Big Data can be more distinctly defined as: “Data sets whose size is beyond the ability of commonly used software tools to capture, manage, and process the data within a tolerable elapsed time.” Big Data is comprised of 2 types of information. 10% of Big Data is classified as structured data. This is the data that is already stored in databases across multiple networks. Unstructured data is of the most concern and accounts for 90% of Big Data information. Unstructured information is “human information’ such as emails, videos, tweets, Facebook posts, call-center conversations, closed circuit TV footage, mobile phone calls/texts, and website clicks.
Big data is more than simply a matter of size; it is an opportunity to find insights in new and emerging types of data and content, to make your business more agile, and to answer questions that were previously considered beyond your reach.
When trying to capture and analyze unstructured information, the criteria are often categorized in to four sections called The Four Vs. The Four Vs are:
1. Volume – Defined as the total number of bytes associated with the data. Unstructured data are estimated to account for 70-85% of the data in existence and the overall volume of data is rising. Benefits of this category include:
- Turning 12 terabytes of Tweets created each day into improved product sentiment analysis
- Converting 350 billion annual meter readings to better predict power consumption
2. Velocity – Defined as the pace at which the data is to be consumed. As volumes rise, the value of individual data points tend to more rapidly diminish over time. Sometimes 2 minutes is too late. For time-sensitive processes such as catching fraud, big data must be used as it streams into your enterprise in order to maximize its value. For example:
Scrutinize 5 million trade events created each day to identify potential fraud
Analyze 500 million daily call detail records in real-time to predict customer churn faster
3. Variety – Defined as the complexity of the data in this class. This complexity eschews traditional means of analysis.

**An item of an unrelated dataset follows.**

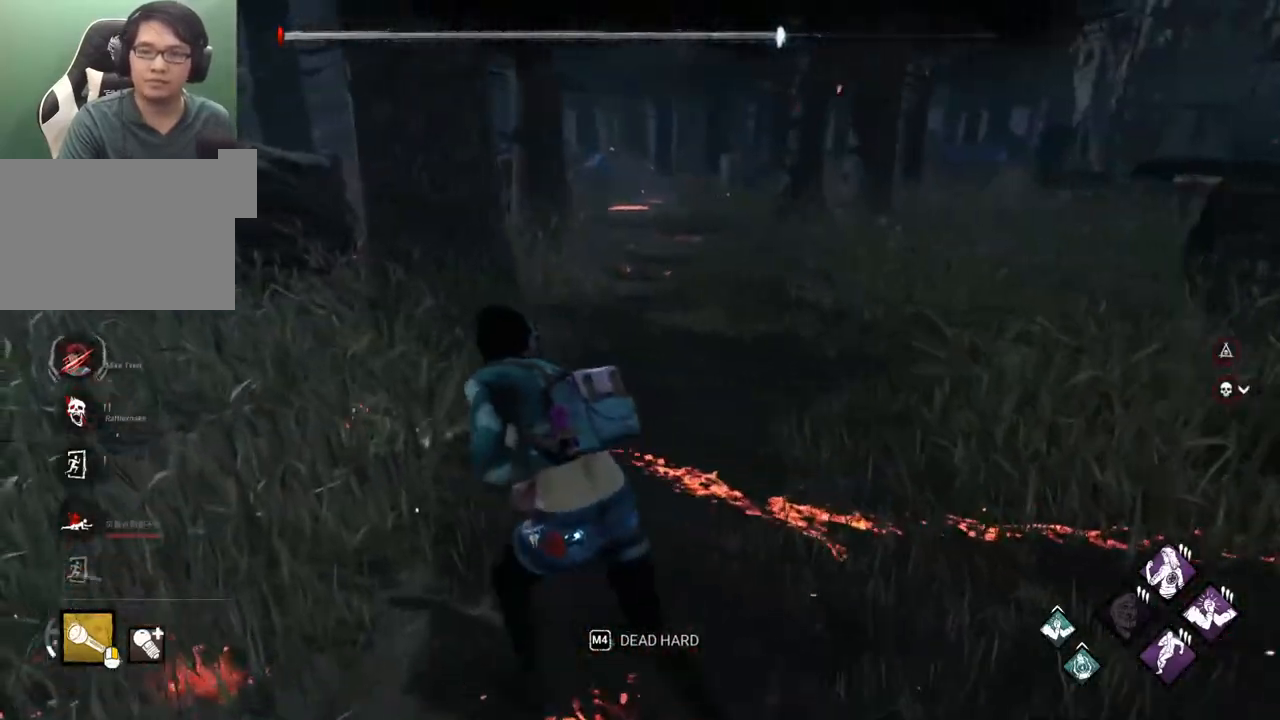
{"keys": ["a", "shift"], "mouse": [], "mouse_move": "right", "events": [[383, "w", "up"]]}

Big data is any type of data – structured and unstructured data such as text, sensor data, audio, video, click streams, log files and more. New insights are found when analyzing these data types together. With Variety you can:
- Monitor 100’s of live video feeds from surveillance cameras to target points of interest
- Exploit the 80% data growth in images, video and documents to improve customer satisfaction
4. Variability – Defined as the differing ways in which the data may be interpreted. Differing questions require differing interpretations.
1 in 3 business leaders don’t trust the information they use to make decisions. How can you act upon information if you don’t trust it? Establishing trust in big data presents a huge challenge as the variety and number of sources grows.
As the population of the internet grows, so does the amount of data people create. Big Data is quickly becoming a giant resource for those companies who are able to capture, analyze, and find ways to monetize the output. Big Data applications to take advantage of unstructured data are becoming more readily available. Before too long ordinary data warehousing will be a thing of the past, and Big Data will be king.